EXERCISE >> Include the line with "Top Roll Wild" and every line before it in the entries below, echoed exactly, but not the pictures.

EXERCISE MATERIAL >>
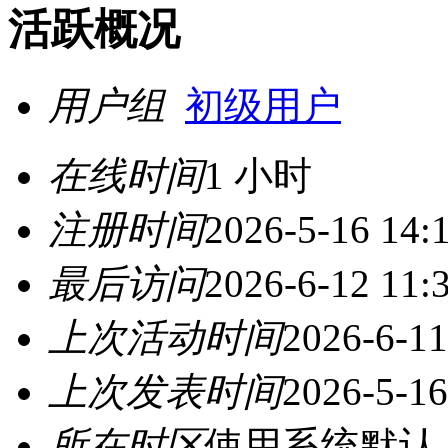
活跃概况
用户组
初级用户
在线时间
1 小时
注册时间
2026-5-16 14:
最后访问
2026-6-12 11:
上次活动时间
2026-6-11
上次发表时间
2026-5-16
所在时区
使用系统默认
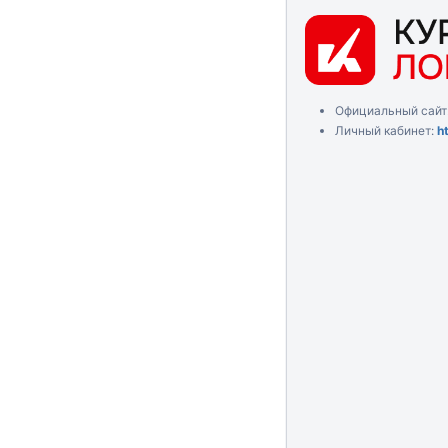
Официальный сайт
Личный кабинет:
h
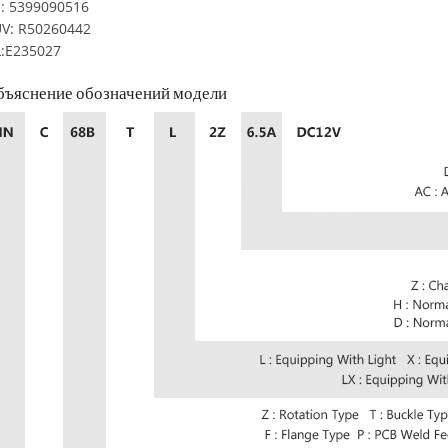
: 5399090516
V: R50260442
:E235027
бъяснение обозначений модели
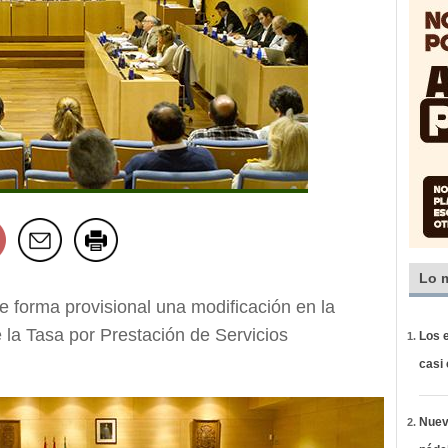
Lo 
 forma provisional una modificación en la
la Tasa por Prestación de Servicios
Los e
casi
Nueva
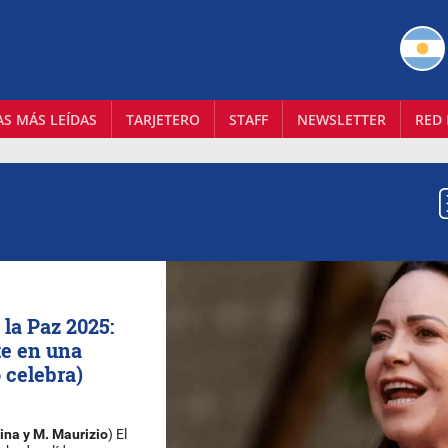
AS MÁS LEÍDAS
TARJETERO
STAFF
NEWSLETTER
RED 
la Paz 2025:
te en una
o celebra)
ina y M. Maurizio
) El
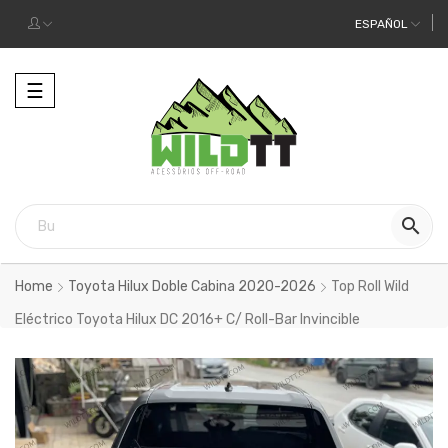
ESPAÑOL
Alternar
☰
la
navegación

Home
Toyota Hilux Doble Cabina 2020-2026
Top Roll Wild
Eléctrico Toyota Hilux DC 2016+ C/ Roll-Bar Invincible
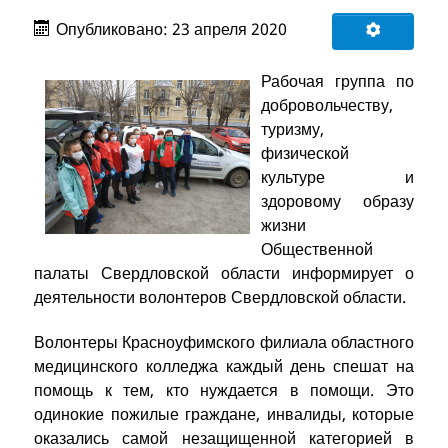
Опубликовано: 23 апреля 2020
Рабочая группа по
добровольчеству,
туризму,
физической
культуре и
здоровому образу
жизни
Общественной
палаты Свердловской области информирует о
деятельности волонтеров Свердловской области.
Волонтеры Красноуфимского филиала областного
медицинского колледжа каждый день спешат на
помощь к тем, кто нуждается в помощи. Это
одинокие пожилые граждане, инвалиды, которые
оказались самой незащищенной категорией в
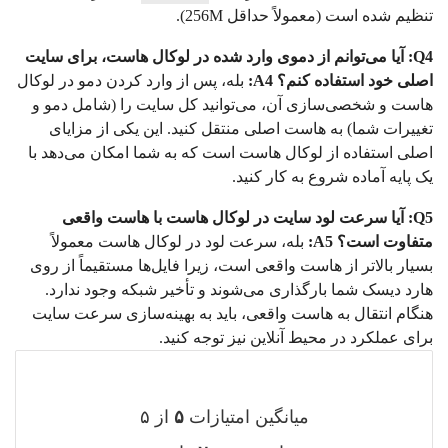
تنظیم شده است (معمولاً حداقل 256M).
Q4: آیا می‌توانم از دموی وارد شده در لوکال هاست، برای سایت
اصلی خود استفاده کنم؟
A4:
بله، پس از وارد کردن دمو در لوکال
هاست و شخصی‌سازی آن، می‌توانید کل سایت را (شامل دمو و
تغییرات شما) به هاست اصلی منتقل کنید. این یکی از مزایای
اصلی استفاده از لوکال هاست است که به شما امکان می‌دهد با
یک پایه آماده شروع به کار کنید.
Q5: آیا سرعت لود سایت در لوکال هاست با هاست واقعی
متفاوت است؟
A5:
بله، سرعت لود در لوکال هاست معمولاً
بسیار بالاتر از هاست واقعی است، زیرا فایل‌ها مستقیماً از روی
هارد دیسک شما بارگذاری می‌شوند و تأخیر شبکه وجود ندارد.
هنگام انتقال به هاست واقعی، باید به بهینه‌سازی سرعت سایت
برای عملکرد در محیط آنلاین نیز توجه کنید.
میانگین امتیازات
۵
از ۵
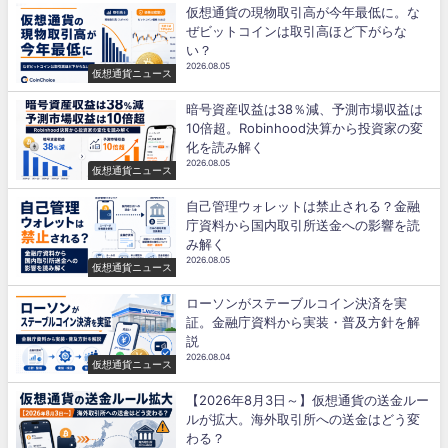
仮想通貨の現物取引高が今年最低に。な
ぜビットコインは取引高ほど下がらな
い？
2026.08.05
仮想通貨ニュース
暗号資産収益は38％減、予測市場収益は
10倍超。Robinhood決算から投資家の変
化を読み解く
2026.08.05
仮想通貨ニュース
自己管理ウォレットは禁止される？金融
庁資料から国内取引所送金への影響を読
み解く
2026.08.05
仮想通貨ニュース
ローソンがステーブルコイン決済を実
証。金融庁資料から実装・普及方針を解
説
2026.08.04
仮想通貨ニュース
【2026年8月3日～】仮想通貨の送金ルー
ルが拡大。海外取引所への送金はどう変
わる？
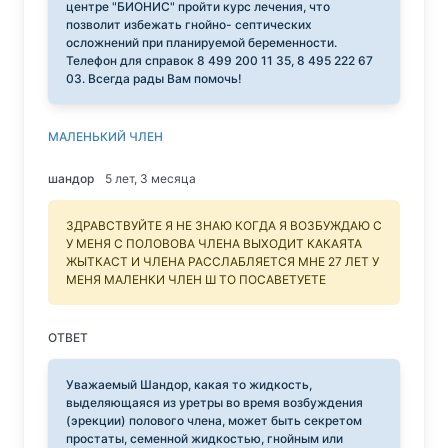
центре "БИОНИС" пройти курс лечения, что
позволит избежать гнойно- септических
осложнений при планируемой беременности.
Телефон для справок 8 499 200 11 35, 8 495 222 67
03. Всегда рады Вам помочь!
МАЛЕНЬКИЙ ЧЛЕН
шандор
5 лет, 3 месяца
ЗДРАВСТВУЙТЕ Я НЕ ЗНАЮ КОГДА Я ВОЗБУЖДАЮ С
У МЕНЯ С ПОЛОВОВА ЧЛЕНА ВЫХОДИТ КАКАЯТА
ЖЫТКАСТ И ЧЛЕНА РАССЛАБЛЯЕТСЯ МНЕ 27 ЛЕТ У
МЕНЯ МАЛЕНКИ ЧЛЕН Ш ТО ПОСАВЕТУЕТЕ
ОТВЕТ
Уважаемый Шандор, какая то жидкость,
выделяющаяся из уретры во время возбуждения
(эрекции) полового члена, может быть секретом
простаты, семенной жидкостью, гнойным или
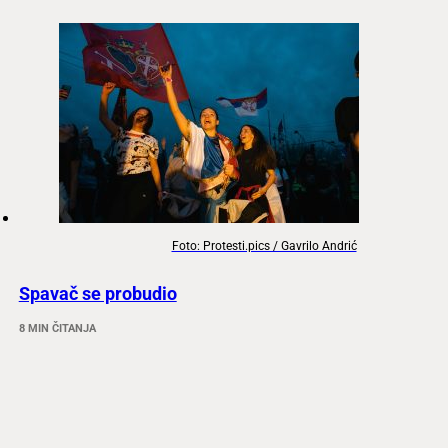
Foto: Protesti.pics / Gavrilo Andrić
Spavač se probudio
8 MIN ČITANJA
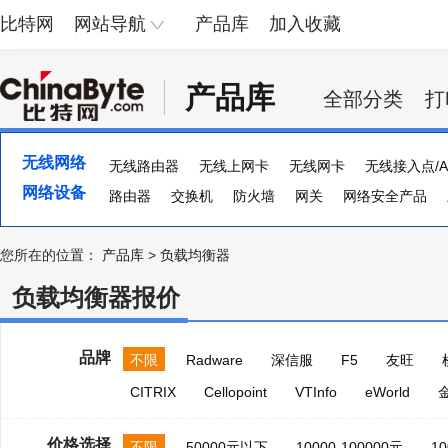
比特网
网站导航
产品库
加入收藏
产品库
全部分类
打
无线网络
无线路由器
无线上网卡
无线网卡
无线接入点/A
网络设备
路由器
交换机
防火墙
网关
网络安全产品
流量计
集线器
ADSL
多串口卡
负载均衡器
您所在的位置：
产品库
>
负载均衡器
负载均衡器报价
品牌
不限
Radware
深信服
F5
友旺
CITRIX
Cellopoint
VTInfo
eWorld
价格选择
不限
50000元以下
10000-100000元
10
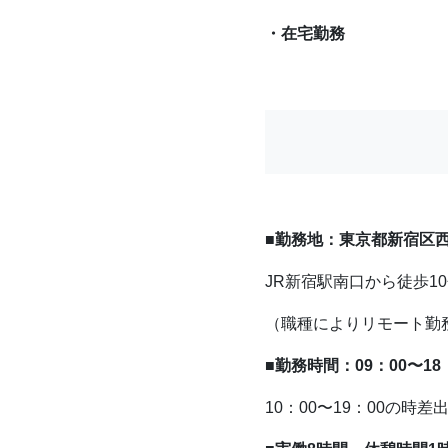
・在宅勤務
■勤務地：東京都新宿区西新
JR新宿駅南口から徒歩1
（職種によりリモート勤
■勤務時間：09：00〜18
10：00〜19：00の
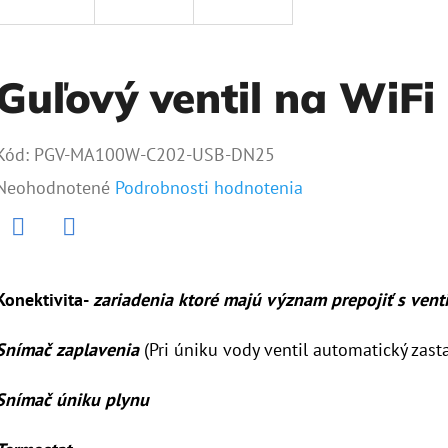
Guľový ventil na WiF
Kód:
PGV-MA100W-C202-USB-DN25
Priemerné
Neohodnotené
Podrobnosti hodnotenia
hodnotenie
produktu
Twitter
Facebook
je
Konektivita-
zariadenia ktoré majú význam prepojiť s vent
0,0
Snímač zaplavenia
(Pri úniku vody ventil automatický zast
z
5
Snímač úniku plynu
hviezdičiek.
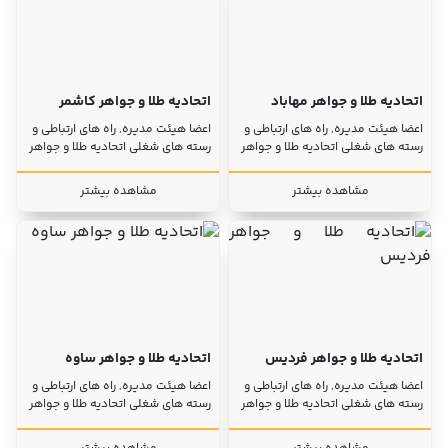
اتحادیه طلا و جواهر مهاباد
اتحادیه طلا و جواهر کاشمر
اعضا هیئت مدیره, راه های ارتباطی و
اعضا هیئت مدیره, راه های ارتباطی و
رسته های شغلی اتحادیه طلا و جواهر
رسته های شغلی اتحادیه طلا و جواهر
مشاهده بیشتر
مشاهده بیشتر
اتحادیه طلا و جواهر فردیس
اتحادیه طلا و جواهر ساوه
اعضا هیئت مدیره, راه های ارتباطی و
اعضا هیئت مدیره, راه های ارتباطی و
رسته های شغلی اتحادیه طلا و جواهر
رسته های شغلی اتحادیه طلا و جواهر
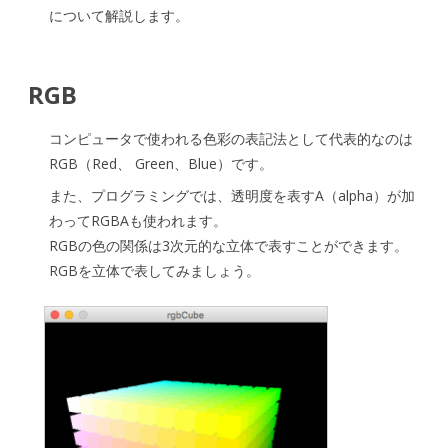
について解説します。
RGB
コンピュータで使われる色彩の表記法として代表的なのは
RGB（Red、 Green、Blue）です。
また、プログラミングでは、透明度を表すA（alpha）が加
わってRGBAも使われます。
RGBの色の関係は3次元的な立体で表すことができます。
RGBを立体で表してみましょう。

ANSWER BELOW >>
活跃概况
用户组
初级用户
在线时间
1 小时
注册时间
2026-5-16 14:
最后访问
2026-6-12 11:
上次活动时间
2026-6-11
上次发表时间
2026-5-16
所在时区
使用系统默认
Официальный сайт
Личный кабинет:
h
: 5399090516
V: R50260442
:E235027
бъяснение обозначений модели
Lo 
 forma provisional una modificación en la
la Tasa por Prestación de Servicios
Los e
casi
Nueva
AS MÁS LEÍDAS
TARJETERO
STAFF
NEWSLETTER
RED 
la Paz 2025:
te en una
o celebra)
ina y M. Maurizio
) El
ESPAÑOL
Alternar
☰
la
navegación

Home
Toyota Hilux Doble Cabina 2020-2026
Top Roll Wild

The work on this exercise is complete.